## [Task instructions]
The response should be the lines of the data, starting at the first and ending at the one that contains "left hip: (1340, 594)", copied without change.

## [Extracted records]
· · · ·
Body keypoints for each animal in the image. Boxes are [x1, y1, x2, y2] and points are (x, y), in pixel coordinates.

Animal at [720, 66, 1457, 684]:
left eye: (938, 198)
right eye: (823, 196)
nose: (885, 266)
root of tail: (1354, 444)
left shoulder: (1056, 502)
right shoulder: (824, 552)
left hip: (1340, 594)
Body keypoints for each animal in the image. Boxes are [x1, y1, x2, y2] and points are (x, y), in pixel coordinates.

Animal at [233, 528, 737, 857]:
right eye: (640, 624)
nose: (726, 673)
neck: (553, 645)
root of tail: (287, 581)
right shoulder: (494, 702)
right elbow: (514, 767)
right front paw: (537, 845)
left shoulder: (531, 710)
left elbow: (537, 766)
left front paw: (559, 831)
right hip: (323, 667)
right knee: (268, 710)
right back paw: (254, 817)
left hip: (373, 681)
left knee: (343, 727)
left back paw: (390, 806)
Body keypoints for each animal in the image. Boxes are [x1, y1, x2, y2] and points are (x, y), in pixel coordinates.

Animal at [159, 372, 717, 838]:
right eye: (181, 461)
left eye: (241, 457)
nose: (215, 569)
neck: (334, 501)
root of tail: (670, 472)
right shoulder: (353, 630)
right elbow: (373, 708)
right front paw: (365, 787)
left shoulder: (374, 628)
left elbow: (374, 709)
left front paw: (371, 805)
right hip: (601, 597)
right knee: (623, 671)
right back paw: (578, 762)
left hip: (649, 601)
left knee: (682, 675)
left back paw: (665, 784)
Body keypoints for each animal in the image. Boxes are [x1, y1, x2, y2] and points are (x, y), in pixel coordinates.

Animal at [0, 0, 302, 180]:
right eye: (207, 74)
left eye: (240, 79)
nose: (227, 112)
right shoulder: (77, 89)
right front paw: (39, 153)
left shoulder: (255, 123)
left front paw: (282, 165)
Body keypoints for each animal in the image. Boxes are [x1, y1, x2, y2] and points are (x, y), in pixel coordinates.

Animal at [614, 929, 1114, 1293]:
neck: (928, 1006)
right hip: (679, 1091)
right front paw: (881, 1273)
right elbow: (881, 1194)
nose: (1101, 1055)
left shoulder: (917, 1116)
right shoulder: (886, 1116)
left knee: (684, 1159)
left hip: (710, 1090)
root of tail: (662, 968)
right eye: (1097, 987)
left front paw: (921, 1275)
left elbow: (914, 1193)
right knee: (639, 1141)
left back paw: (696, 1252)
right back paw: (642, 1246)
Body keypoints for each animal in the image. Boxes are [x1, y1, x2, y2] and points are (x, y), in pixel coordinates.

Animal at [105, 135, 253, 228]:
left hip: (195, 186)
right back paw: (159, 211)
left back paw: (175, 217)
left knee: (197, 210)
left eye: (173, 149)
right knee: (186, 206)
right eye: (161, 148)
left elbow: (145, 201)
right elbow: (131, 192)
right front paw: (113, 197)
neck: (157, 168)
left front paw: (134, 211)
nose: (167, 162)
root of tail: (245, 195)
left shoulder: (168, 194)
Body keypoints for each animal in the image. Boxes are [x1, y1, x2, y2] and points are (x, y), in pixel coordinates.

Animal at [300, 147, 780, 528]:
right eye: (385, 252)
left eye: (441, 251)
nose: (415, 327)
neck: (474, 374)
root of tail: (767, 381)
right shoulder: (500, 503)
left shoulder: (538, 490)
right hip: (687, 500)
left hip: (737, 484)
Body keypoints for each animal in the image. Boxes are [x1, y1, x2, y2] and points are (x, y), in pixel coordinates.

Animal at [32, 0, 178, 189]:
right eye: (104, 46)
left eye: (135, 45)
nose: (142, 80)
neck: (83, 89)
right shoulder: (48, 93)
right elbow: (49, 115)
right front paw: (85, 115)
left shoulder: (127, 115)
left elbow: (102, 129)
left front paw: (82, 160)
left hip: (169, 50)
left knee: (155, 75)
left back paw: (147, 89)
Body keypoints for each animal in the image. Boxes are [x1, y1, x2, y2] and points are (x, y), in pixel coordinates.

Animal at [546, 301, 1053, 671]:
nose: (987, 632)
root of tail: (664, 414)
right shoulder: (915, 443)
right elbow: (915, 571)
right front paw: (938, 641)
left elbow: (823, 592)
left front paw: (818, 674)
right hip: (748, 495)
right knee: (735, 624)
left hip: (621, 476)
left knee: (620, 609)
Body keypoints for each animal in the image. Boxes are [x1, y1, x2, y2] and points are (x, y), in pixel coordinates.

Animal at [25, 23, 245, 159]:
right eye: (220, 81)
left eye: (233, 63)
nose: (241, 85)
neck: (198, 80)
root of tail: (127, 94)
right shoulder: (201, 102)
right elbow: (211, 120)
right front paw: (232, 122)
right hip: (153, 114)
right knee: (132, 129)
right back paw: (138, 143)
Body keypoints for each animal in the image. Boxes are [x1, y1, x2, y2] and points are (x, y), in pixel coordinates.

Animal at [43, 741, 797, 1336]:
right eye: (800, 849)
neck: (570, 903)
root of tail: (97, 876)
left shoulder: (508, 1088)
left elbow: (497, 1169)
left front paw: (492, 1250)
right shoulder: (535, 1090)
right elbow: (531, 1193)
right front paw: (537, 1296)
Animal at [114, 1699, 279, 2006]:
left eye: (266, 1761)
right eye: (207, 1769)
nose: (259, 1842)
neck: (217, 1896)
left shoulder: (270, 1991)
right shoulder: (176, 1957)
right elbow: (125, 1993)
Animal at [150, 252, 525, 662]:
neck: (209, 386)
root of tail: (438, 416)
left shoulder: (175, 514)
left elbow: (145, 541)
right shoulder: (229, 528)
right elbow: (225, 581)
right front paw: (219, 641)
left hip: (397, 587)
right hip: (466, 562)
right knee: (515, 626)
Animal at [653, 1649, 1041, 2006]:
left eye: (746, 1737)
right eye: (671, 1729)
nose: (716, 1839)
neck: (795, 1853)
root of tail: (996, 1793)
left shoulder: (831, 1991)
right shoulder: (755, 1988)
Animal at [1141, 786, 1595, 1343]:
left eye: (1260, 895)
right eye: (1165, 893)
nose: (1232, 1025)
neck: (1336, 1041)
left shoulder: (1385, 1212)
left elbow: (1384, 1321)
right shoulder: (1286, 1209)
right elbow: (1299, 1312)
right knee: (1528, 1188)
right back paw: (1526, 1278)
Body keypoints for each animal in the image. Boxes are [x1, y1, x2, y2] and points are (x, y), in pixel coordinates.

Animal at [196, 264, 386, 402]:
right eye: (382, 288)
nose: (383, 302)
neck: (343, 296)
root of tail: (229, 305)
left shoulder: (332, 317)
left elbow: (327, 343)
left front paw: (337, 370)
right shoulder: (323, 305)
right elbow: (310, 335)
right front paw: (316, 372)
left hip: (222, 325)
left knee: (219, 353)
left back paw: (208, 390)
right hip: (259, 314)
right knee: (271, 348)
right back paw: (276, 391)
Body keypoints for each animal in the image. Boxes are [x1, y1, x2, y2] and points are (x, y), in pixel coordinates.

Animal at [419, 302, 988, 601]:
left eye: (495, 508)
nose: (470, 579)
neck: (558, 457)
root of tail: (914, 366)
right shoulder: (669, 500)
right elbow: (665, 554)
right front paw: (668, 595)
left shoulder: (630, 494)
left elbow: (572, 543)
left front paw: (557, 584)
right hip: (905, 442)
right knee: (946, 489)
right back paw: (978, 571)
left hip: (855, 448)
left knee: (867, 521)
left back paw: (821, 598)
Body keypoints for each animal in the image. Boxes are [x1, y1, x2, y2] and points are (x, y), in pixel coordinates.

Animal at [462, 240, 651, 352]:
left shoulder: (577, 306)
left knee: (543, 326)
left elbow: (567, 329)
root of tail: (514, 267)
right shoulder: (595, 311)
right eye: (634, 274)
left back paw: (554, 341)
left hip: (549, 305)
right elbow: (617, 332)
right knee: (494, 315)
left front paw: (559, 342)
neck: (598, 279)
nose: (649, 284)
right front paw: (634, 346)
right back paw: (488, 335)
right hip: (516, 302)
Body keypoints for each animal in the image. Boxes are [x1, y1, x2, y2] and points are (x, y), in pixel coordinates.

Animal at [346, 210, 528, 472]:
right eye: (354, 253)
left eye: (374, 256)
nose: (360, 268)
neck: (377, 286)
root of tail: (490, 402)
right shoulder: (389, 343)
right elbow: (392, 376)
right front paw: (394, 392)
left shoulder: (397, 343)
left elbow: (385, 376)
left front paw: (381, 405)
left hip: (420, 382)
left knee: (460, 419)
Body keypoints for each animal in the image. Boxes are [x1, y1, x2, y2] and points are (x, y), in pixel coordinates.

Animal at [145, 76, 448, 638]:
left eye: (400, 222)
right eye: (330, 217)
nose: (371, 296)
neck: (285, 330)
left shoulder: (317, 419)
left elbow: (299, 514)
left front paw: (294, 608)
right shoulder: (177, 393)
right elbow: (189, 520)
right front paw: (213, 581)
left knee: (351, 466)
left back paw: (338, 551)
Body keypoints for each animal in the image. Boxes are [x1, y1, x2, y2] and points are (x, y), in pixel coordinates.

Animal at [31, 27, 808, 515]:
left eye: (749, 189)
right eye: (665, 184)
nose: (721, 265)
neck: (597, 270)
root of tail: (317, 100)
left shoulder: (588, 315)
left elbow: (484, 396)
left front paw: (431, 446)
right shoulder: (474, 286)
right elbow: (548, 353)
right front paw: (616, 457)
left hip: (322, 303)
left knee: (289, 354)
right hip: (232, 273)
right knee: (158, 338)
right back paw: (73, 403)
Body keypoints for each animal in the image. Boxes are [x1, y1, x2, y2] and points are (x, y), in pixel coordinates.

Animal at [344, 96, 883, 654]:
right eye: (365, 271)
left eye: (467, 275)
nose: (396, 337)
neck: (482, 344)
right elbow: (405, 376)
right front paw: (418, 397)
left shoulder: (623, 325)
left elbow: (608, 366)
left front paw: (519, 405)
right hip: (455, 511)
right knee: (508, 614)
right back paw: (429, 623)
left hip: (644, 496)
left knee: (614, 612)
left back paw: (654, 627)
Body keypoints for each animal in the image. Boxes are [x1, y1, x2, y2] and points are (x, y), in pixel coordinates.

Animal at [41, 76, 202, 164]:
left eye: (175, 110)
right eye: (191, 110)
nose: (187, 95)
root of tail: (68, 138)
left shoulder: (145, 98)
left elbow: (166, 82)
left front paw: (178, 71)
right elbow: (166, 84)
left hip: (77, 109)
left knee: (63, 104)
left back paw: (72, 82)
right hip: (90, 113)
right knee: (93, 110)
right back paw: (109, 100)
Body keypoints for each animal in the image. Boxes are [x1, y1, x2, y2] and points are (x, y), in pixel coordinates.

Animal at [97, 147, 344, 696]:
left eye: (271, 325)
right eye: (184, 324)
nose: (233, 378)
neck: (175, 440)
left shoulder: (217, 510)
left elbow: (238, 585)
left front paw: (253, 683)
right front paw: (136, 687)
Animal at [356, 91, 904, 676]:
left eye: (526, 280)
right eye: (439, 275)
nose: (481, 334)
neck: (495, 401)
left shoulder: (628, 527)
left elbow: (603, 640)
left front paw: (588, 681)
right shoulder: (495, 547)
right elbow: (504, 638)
· · · ·
## [Output for this exercise]
Body keypoints for each animal in the image. Boxes are [x1, y1, x2, y2] and points are (x, y), in pixel coordinates.

Animal at [720, 66, 1457, 684]:
left eye: (938, 198)
right eye: (823, 196)
nose: (885, 266)
root of tail: (1354, 444)
left shoulder: (1056, 502)
right shoulder: (824, 552)
left hip: (1340, 594)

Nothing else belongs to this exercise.